* **Task prompt**: Reproduce the entries that follow precisely, setting aside any images.

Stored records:
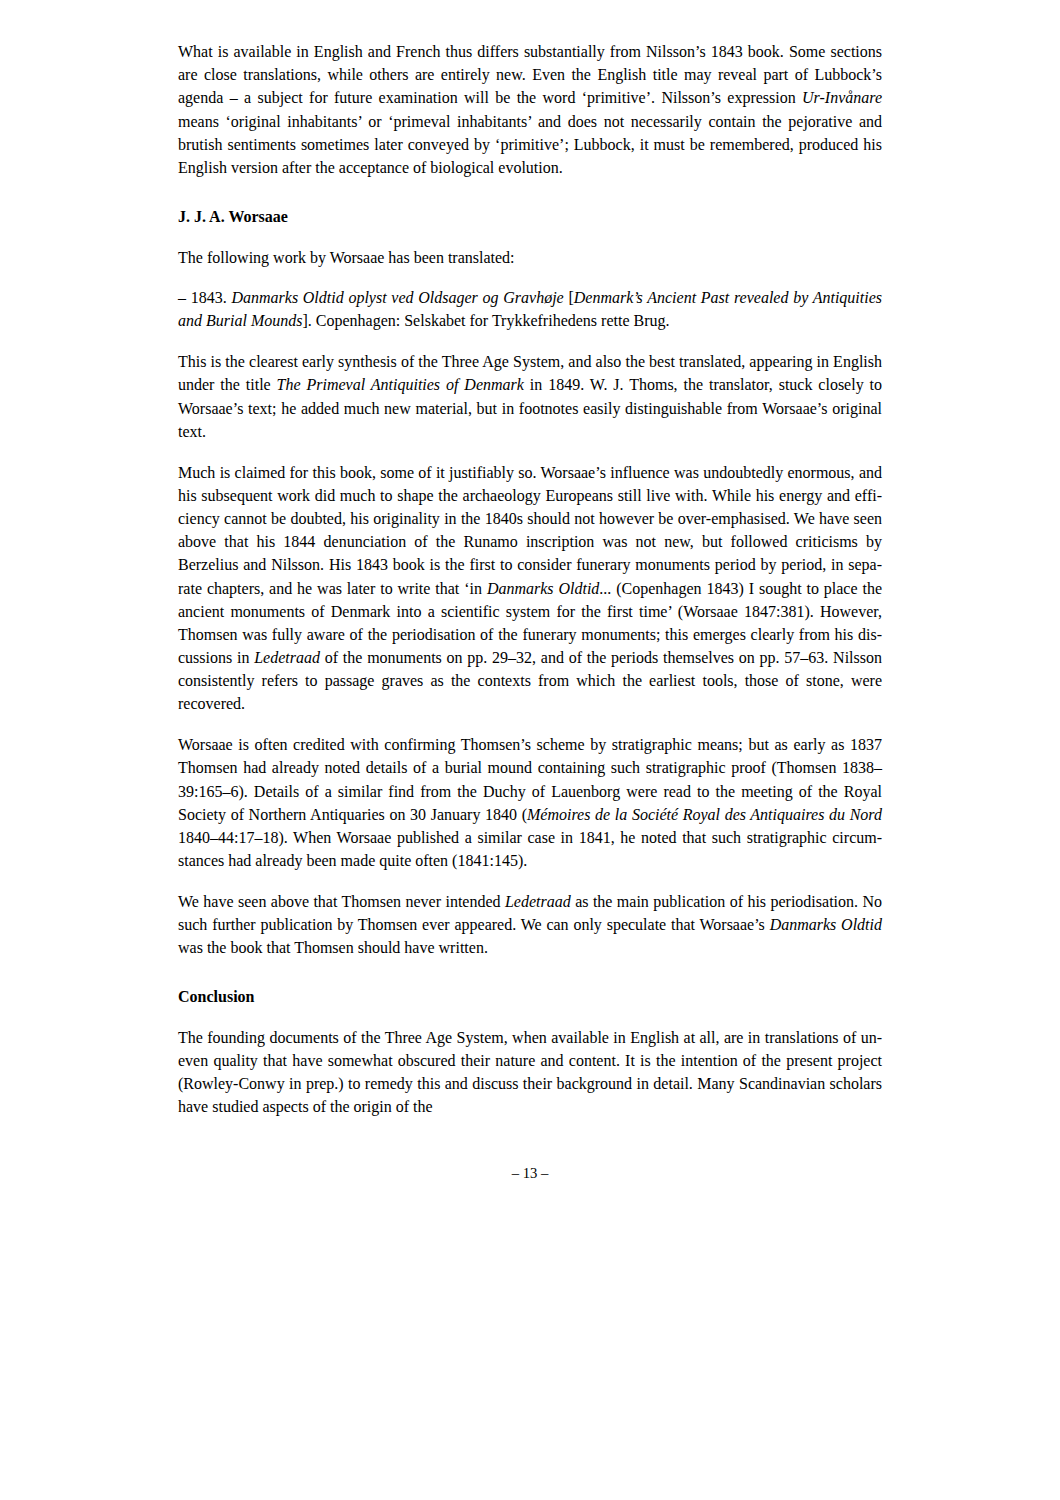What is available in English and French thus differs substantially from Nilsson’s 1843 book. Some sections are close translations, while others are entirely new. Even the English title may reveal part of Lubbock’s agenda – a subject for future examination will be the word ‘primitive’. Nilsson’s expression Ur-Invånare means ‘original inhabitants’ or ‘primeval inhabitants’ and does not necessarily contain the pejorative and brutish sentiments sometimes later conveyed by ‘primitive’; Lubbock, it must be remembered, produced his English version after the acceptance of biological evolution.
J. J. A. Worsaae
The following work by Worsaae has been translated:
– 1843. Danmarks Oldtid oplyst ved Oldsager og Gravhøje [Denmark’s Ancient Past revealed by Antiquities and Burial Mounds]. Copenhagen: Selskabet for Trykkefrihedens rette Brug.
This is the clearest early synthesis of the Three Age System, and also the best translated, appearing in English under the title The Primeval Antiquities of Denmark in 1849. W. J. Thoms, the translator, stuck closely to Worsaae’s text; he added much new material, but in footnotes easily distinguishable from Worsaae’s original text.
Much is claimed for this book, some of it justifiably so. Worsaae’s influence was undoubtedly enormous, and his subsequent work did much to shape the archaeology Europeans still live with. While his energy and efficiency cannot be doubted, his originality in the 1840s should not however be over-emphasised. We have seen above that his 1844 denunciation of the Runamo inscription was not new, but followed criticisms by Berzelius and Nilsson. His 1843 book is the first to consider funerary monuments period by period, in separate chapters, and he was later to write that ‘in Danmarks Oldtid... (Copenhagen 1843) I sought to place the ancient monuments of Denmark into a scientific system for the first time’ (Worsaae 1847:381). However, Thomsen was fully aware of the periodisation of the funerary monuments; this emerges clearly from his discussions in Ledetraad of the monuments on pp. 29–32, and of the periods themselves on pp. 57–63. Nilsson consistently refers to passage graves as the contexts from which the earliest tools, those of stone, were recovered.
Worsaae is often credited with confirming Thomsen’s scheme by stratigraphic means; but as early as 1837 Thomsen had already noted details of a burial mound containing such stratigraphic proof (Thomsen 1838–39:165–6). Details of a similar find from the Duchy of Lauenborg were read to the meeting of the Royal Society of Northern Antiquaries on 30 January 1840 (Mémoires de la Société Royal des Antiquaires du Nord 1840–44:17–18). When Worsaae published a similar case in 1841, he noted that such stratigraphic circumstances had already been made quite often (1841:145).
We have seen above that Thomsen never intended Ledetraad as the main publication of his periodisation. No such further publication by Thomsen ever appeared. We can only speculate that Worsaae’s Danmarks Oldtid was the book that Thomsen should have written.
Conclusion
The founding documents of the Three Age System, when available in English at all, are in translations of uneven quality that have somewhat obscured their nature and content. It is the intention of the present project (Rowley-Conwy in prep.) to remedy this and discuss their background in detail. Many Scandinavian scholars have studied aspects of the origin of the
– 13 –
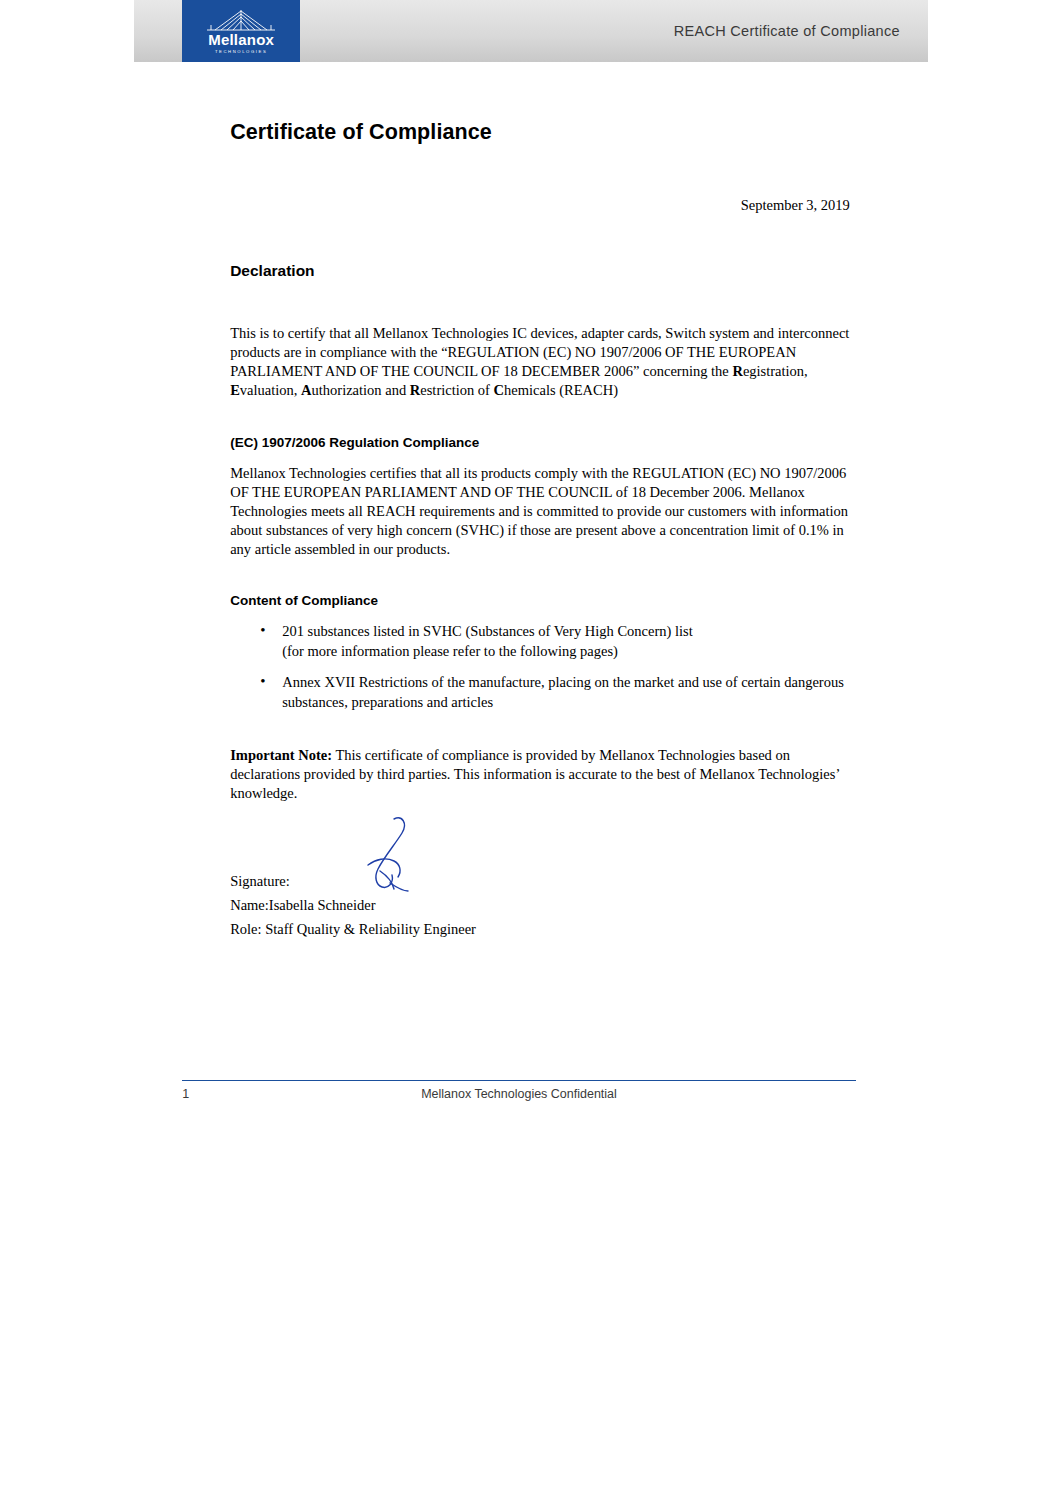Mellanox
Technologies
REACH Certificate of Compliance
Certificate of Compliance
September 3, 2019
Declaration
This is to certify that all Mellanox Technologies IC devices, adapter cards, Switch system and interconnect products are in compliance with the “REGULATION (EC) NO 1907/2006 OF THE EUROPEAN PARLIAMENT AND OF THE COUNCIL OF 18 DECEMBER 2006” concerning the Registration, Evaluation, Authorization and Restriction of Chemicals (REACH)
(EC) 1907/2006 Regulation Compliance
Mellanox Technologies certifies that all its products comply with the REGULATION (EC) NO 1907/2006 OF THE EUROPEAN PARLIAMENT AND OF THE COUNCIL of 18 December 2006. Mellanox Technologies meets all REACH requirements and is committed to provide our customers with information about substances of very high concern (SVHC) if those are present above a concentration limit of 0.1% in any article assembled in our products.
Content of Compliance
201 substances listed in SVHC (Substances of Very High Concern) list (for more information please refer to the following pages)
Annex XVII Restrictions of the manufacture, placing on the market and use of certain dangerous substances, preparations and articles
Important Note: This certificate of compliance is provided by Mellanox Technologies based on declarations provided by third parties. This information is accurate to the best of Mellanox Technologies’ knowledge.
Signature:
Name:Isabella Schneider
Role: Staff Quality & Reliability Engineer
1
Mellanox Technologies Confidential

* **Response area**:
What is available in English and French thus differs substantially from Nilsson’s 1843 book. Some sections are close translations, while others are entirely new. Even the English title may reveal part of Lubbock’s agenda – a subject for future examination will be the word ‘primitive’. Nilsson’s expression Ur-Invånare means ‘original inhabitants’ or ‘primeval inhabitants’ and does not necessarily contain the pejorative and brutish sentiments sometimes later conveyed by ‘primitive’; Lubbock, it must be remembered, produced his English version after the acceptance of biological evolution.
J. J. A. Worsaae
The following work by Worsaae has been translated:
– 1843. Danmarks Oldtid oplyst ved Oldsager og Gravhøje [Denmark’s Ancient Past revealed by Antiquities and Burial Mounds]. Copenhagen: Selskabet for Trykkefrihedens rette Brug.
This is the clearest early synthesis of the Three Age System, and also the best translated, appearing in English under the title The Primeval Antiquities of Denmark in 1849. W. J. Thoms, the translator, stuck closely to Worsaae’s text; he added much new material, but in footnotes easily distinguishable from Worsaae’s original text.
Much is claimed for this book, some of it justifiably so. Worsaae’s influence was undoubtedly enormous, and his subsequent work did much to shape the archaeology Europeans still live with. While his energy and efficiency cannot be doubted, his originality in the 1840s should not however be over-emphasised. We have seen above that his 1844 denunciation of the Runamo inscription was not new, but followed criticisms by Berzelius and Nilsson. His 1843 book is the first to consider funerary monuments period by period, in separate chapters, and he was later to write that ‘in Danmarks Oldtid... (Copenhagen 1843) I sought to place the ancient monuments of Denmark into a scientific system for the first time’ (Worsaae 1847:381). However, Thomsen was fully aware of the periodisation of the funerary monuments; this emerges clearly from his discussions in Ledetraad of the monuments on pp. 29–32, and of the periods themselves on pp. 57–63. Nilsson consistently refers to passage graves as the contexts from which the earliest tools, those of stone, were recovered.
Worsaae is often credited with confirming Thomsen’s scheme by stratigraphic means; but as early as 1837 Thomsen had already noted details of a burial mound containing such stratigraphic proof (Thomsen 1838–39:165–6). Details of a similar find from the Duchy of Lauenborg were read to the meeting of the Royal Society of Northern Antiquaries on 30 January 1840 (Mémoires de la Société Royal des Antiquaires du Nord 1840–44:17–18). When Worsaae published a similar case in 1841, he noted that such stratigraphic circumstances had already been made quite often (1841:145).
We have seen above that Thomsen never intended Ledetraad as the main publication of his periodisation. No such further publication by Thomsen ever appeared. We can only speculate that Worsaae’s Danmarks Oldtid was the book that Thomsen should have written.
Conclusion
The founding documents of the Three Age System, when available in English at all, are in translations of uneven quality that have somewhat obscured their nature and content. It is the intention of the present project (Rowley-Conwy in prep.) to remedy this and discuss their background in detail. Many Scandinavian scholars have studied aspects of the origin of the
– 13 –
Mellanox
Technologies
REACH Certificate of Compliance
Certificate of Compliance
September 3, 2019
Declaration
This is to certify that all Mellanox Technologies IC devices, adapter cards, Switch system and interconnect products are in compliance with the “REGULATION (EC) NO 1907/2006 OF THE EUROPEAN PARLIAMENT AND OF THE COUNCIL OF 18 DECEMBER 2006” concerning the Registration, Evaluation, Authorization and Restriction of Chemicals (REACH)
(EC) 1907/2006 Regulation Compliance
Mellanox Technologies certifies that all its products comply with the REGULATION (EC) NO 1907/2006 OF THE EUROPEAN PARLIAMENT AND OF THE COUNCIL of 18 December 2006. Mellanox Technologies meets all REACH requirements and is committed to provide our customers with information about substances of very high concern (SVHC) if those are present above a concentration limit of 0.1% in any article assembled in our products.
Content of Compliance
201 substances listed in SVHC (Substances of Very High Concern) list (for more information please refer to the following pages)
Annex XVII Restrictions of the manufacture, placing on the market and use of certain dangerous substances, preparations and articles
Important Note: This certificate of compliance is provided by Mellanox Technologies based on declarations provided by third parties. This information is accurate to the best of Mellanox Technologies’ knowledge.
Signature:
Name:Isabella Schneider
Role: Staff Quality & Reliability Engineer
1
Mellanox Technologies Confidential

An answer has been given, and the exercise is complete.